┌──

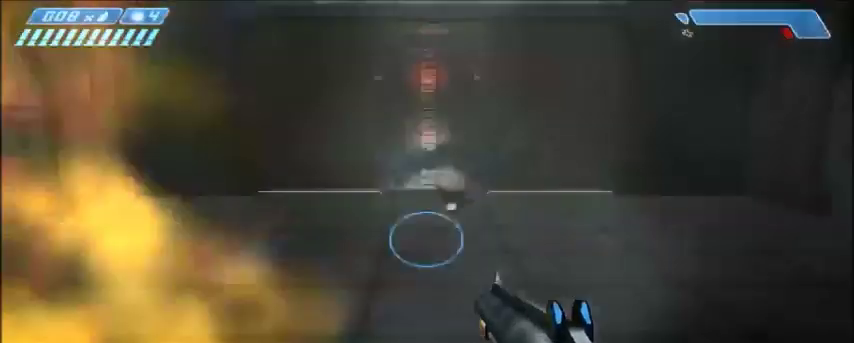
Gameplay with keyboard and mouse; each line is a JSON object with the keys and mouse buttons held at the frame after it. "events" lists presses ("down") and releases ("up") of "1", "2", "3", "4", "5", "a", "alt", "c", "ctrl", "d", "e", "f", "q", "r", "s", "shift", "space", "tab", "v", "w", "x", "z", "mouse_left", "mouse_middle", "mouse_right", "mouse_wheel_up" and "mouse_wheel_down" between this image and that frame as [ms after this image, input, new state], when the widget could be followed in between. "mouse_left", "mouse_middle", "mouse_right", "mouse_wheel_up", "mouse_wheel_down" = the "left", "middle", "right", "wheel_up", "wheel_down" buttons of the "mouse" list. No other keys are recorded. Mouse movement is not recorded.
{"keys": ["w"], "mouse": [], "events": []}
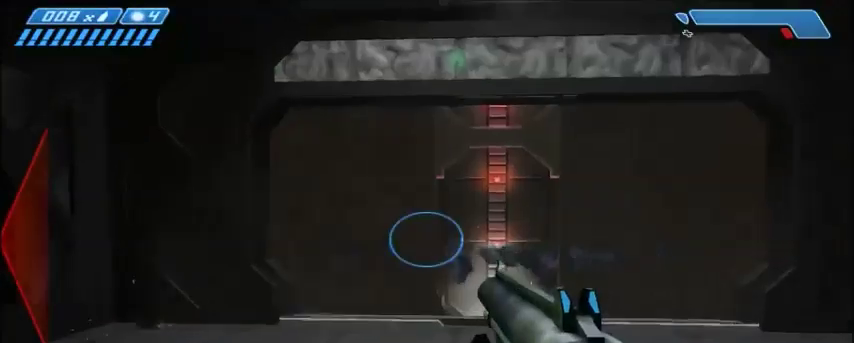
{"keys": ["w"], "mouse": [], "events": []}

└──

— Problem details —
Reproduce all of the material exactly, apart from the pictures.

— Your response —
Gameplay with keyboard and mouse; each line is a JSON object with the keys and mouse buttons held at the frame after it. "events" lists presses ("down") and releases ("up") of "1", "2", "3", "4", "5", "a", "alt", "c", "ctrl", "d", "e", "f", "q", "r", "s", "shift", "space", "tab", "v", "w", "x", "z", "mouse_left", "mouse_middle", "mouse_right", "mouse_wheel_up" and "mouse_wheel_down" between this image and that frame as [ms after this image, input, new state], when the widget could be followed in between. "mouse_left", "mouse_middle", "mouse_right", "mouse_wheel_up", "mouse_wheel_down" = the "left", "middle", "right", "wheel_up", "wheel_down" buttons of the "mouse" list. No other keys are recorded. Mouse movement is not recorded.
{"keys": ["w"], "mouse": [], "events": []}
{"keys": ["w"], "mouse": [], "events": []}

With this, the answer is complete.